Problems:
A: Check each statement against the Rule 180 notice and answer yes or no, quoting the words that settle it: (i) SMART/Track is a web-based system. (ii) A uniform method already exists for notifying and confirming the sending and receipt of liability notifications. (iii) Email notifications have to be sent by hand.
B: Update the stretch of the Rule 180 notice from "Failing counterparties are" through "of liability notifications.", putting "handling mistakes" in place of "processing errors".
C: Carry the Rule 180 notice further, continuing it from the point where it stops.

Liability notifications are usually sent by fax directly to the 
responsible failing counterparty or to its designees.
    Failing counterparties are subjected to potential liability by 
their failure to respond to liability notifications. Failure to respond 
typically occurs because of processing errors, such as overlooking the 
faxed liability notification or not receiving it all, and because of 
the overall lack of uniformity in the process. There is currently no 
uniform method of notifying and confirming the transmission and receipt 
of liability notifications.
    In response to a need for a reliable and uniform method of 
transmitting liability notifications, The Depository Trust Company 
(``DTC'') developed the SMART/Track for Corporate Action Liability 
Notification Service (SMART/Track''), a web-based system for the 
communication of liability notifications that is currently available to 
all DTC participants. SMART/Track allows DTC participants to easily 
create, send, process, and track corporate action liability 
notifications. Email notifications are automatically generated when 
liability notifications or replies to liability notifications are sent.
    In response to an industry request that NYSE adopt a rule that 
would mandate the use of a system that would make uniform the method by 
which liability notifications are sent and received, NYSE is amending 
Rule 180. As amended, Rule 180 clarifies that if securities that were 
to be delivered pursuant to the rules of a registered clearing agency 
are not so delivered, the contract may be closed as provided by the 
rules of that clearing agency. If the contracts are not so closed or if 
there is a failure to deliver securities which are to be delivered 
pursuant to NYSE Rule 176 or 177 and in the absence of any notice or 
agreement, the contract shall continue without interest until the 
following business day. However, in every such case of non-delivery, 
the party not delivering the securities shall be liable for any damages 
which accrue thereby.
    Rule 180 is also being amended to require that when the parties to 
a failed contract are both participants in a registered clearing agency 
that has an automated service for notifying a failing party of the 
liability that will be attendant to a failure to deliver and the 
contract was to be settled through the facilities of that registered 
clearing agency, the transmission of the liability notification must be 
accomplished through the use of the registered clearing agency's 
automated liability notification system.\4\
---------------------------------------------------------------------------

    \4\ Currently DTC is the only registered clearing agency 
operating an automated liability notification service. At present, 
approximately 155 DTC participants are voluntarily using SMART/
Track.

Source material:
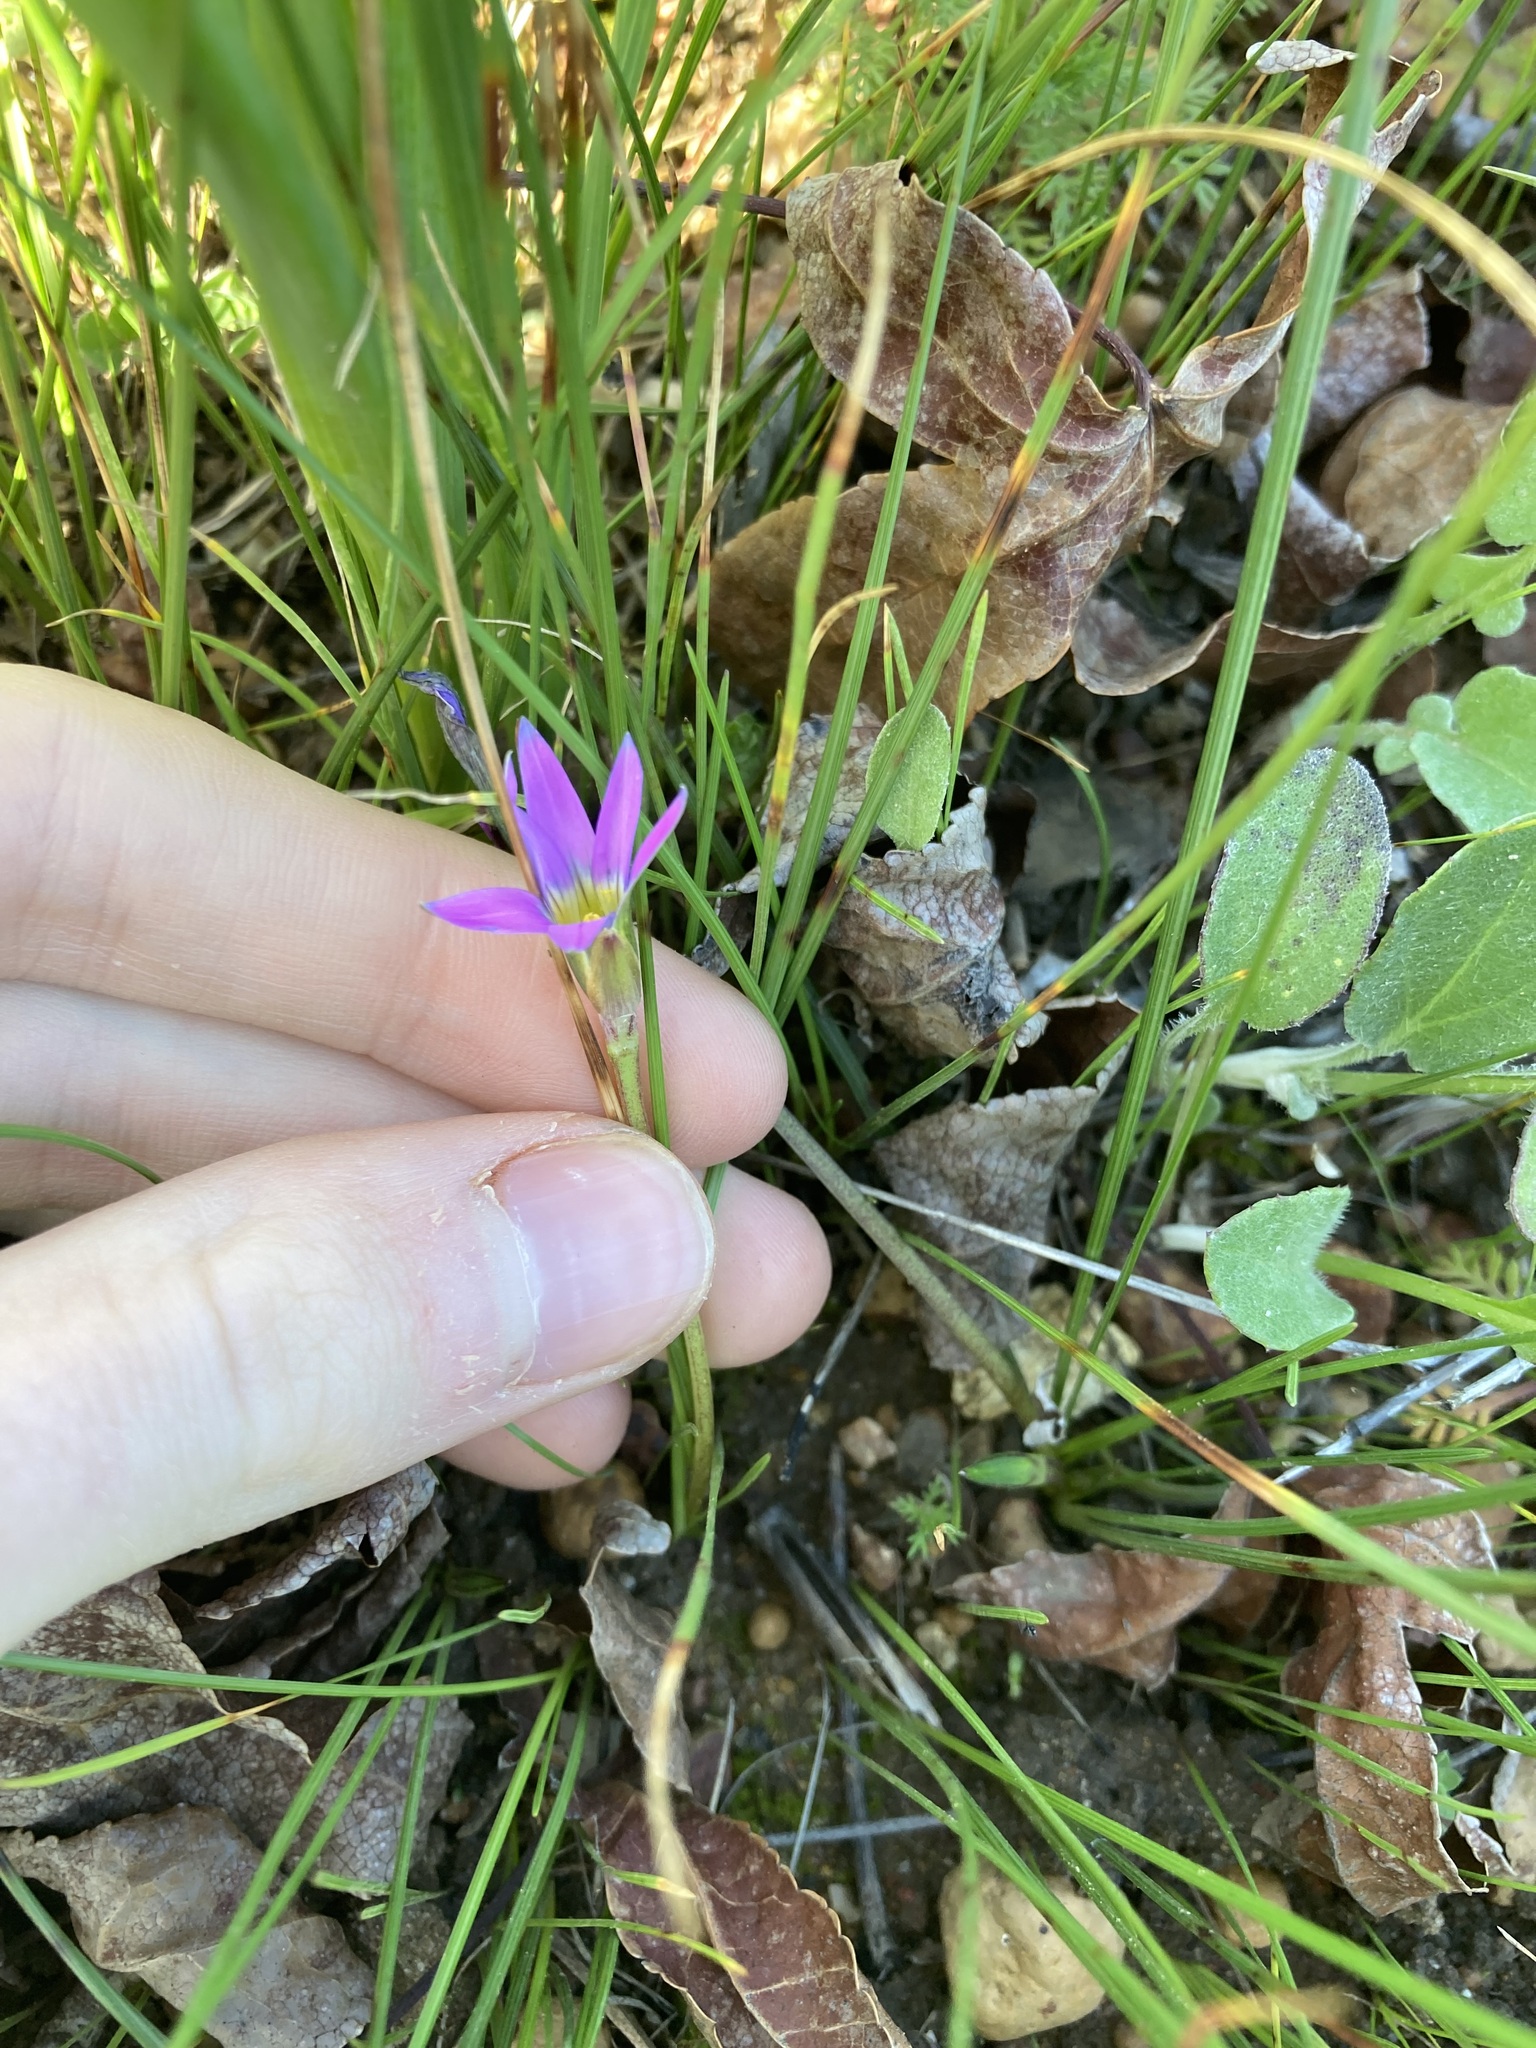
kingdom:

Answer set:
A:
(i) Yes: "a web-based system for the communication of liability notifications"
(ii) No: "There is currently no uniform method of notifying and confirming the transmission and receipt of liability notifications."
(iii) No: "Email notifications are automatically generated when liability notifications or replies to liability notifications are sent."

B:
Failing counterparties are subjected to potential liability by 
their failure to respond to liability notifications. Failure to respond 
typically occurs because of handling mistakes, such as overlooking the 
faxed liability notification or not receiving it all, and because of 
the overall lack of uniformity in the process. There is currently no 
uniform method of notifying and confirming the transmission and receipt 
of liability notifications.

C:
---------------------------------------------------------------------------

III. Comment Letters

    The Commission received one comment letter, which supported the 
rule as proposed.\5\ The commenter stated, ``The Corporate Actions 
Division of the Securities Industry and Financial Markets Association 
is 100% in favor of this rule change.''
---------------------------------------------------------------------------

    \5\ Supra note 3.
---------------------------------------------------------------------------

IV. Discussion

    Section 6(b)(5) of the Act requires, among other things, that the 
rules of an exchange be designed to prevent fraudulent and manipulative 
acts and practices, to promote just and equitable principles of trade, 
to foster cooperation and coordination with persons engaged in 
regulating, clearing, settling, processing information with respect to, 
and facilitating transactions in securities, to remove impediments to 
perfect the mechanism of a free and open market and a national market 
system, and, in general, to protect investors and the public 
interest.\6\ Requiring the use of an automated liability notification 
system of a registered clearing agency should help reduce risk, costs, 
and delays resulting from processing errors and missing or inaccurate 
information that often occurs with manually processed liability 
notifications. Such an automated system should also provide broker-
dealers with more timely receipt and distribution of such notices, 
immediate identification of the security affected by the notice, and a 
centralized system to manage and control all liability notifications. 
These benefits should, in turn, facilitate more efficient and cost-
effective clearance and settlement of securities transactions.
---------------------------------------------------------------------------

    \6\ 15 U.S.C. 78f(b)(5).
---------------------------------------------------------------------------

    Accordingly, for the reasons stated above the Commission finds that 
the rule change is consistent with NYSE's obligation under Section 6(b) 
of the Act to foster cooperation and coordination with persons engaged 
in regulating, clearing, settling, processing information with respect 
to, and facilitating transactions in securities, and, in general, to 
protect investors and the public interest.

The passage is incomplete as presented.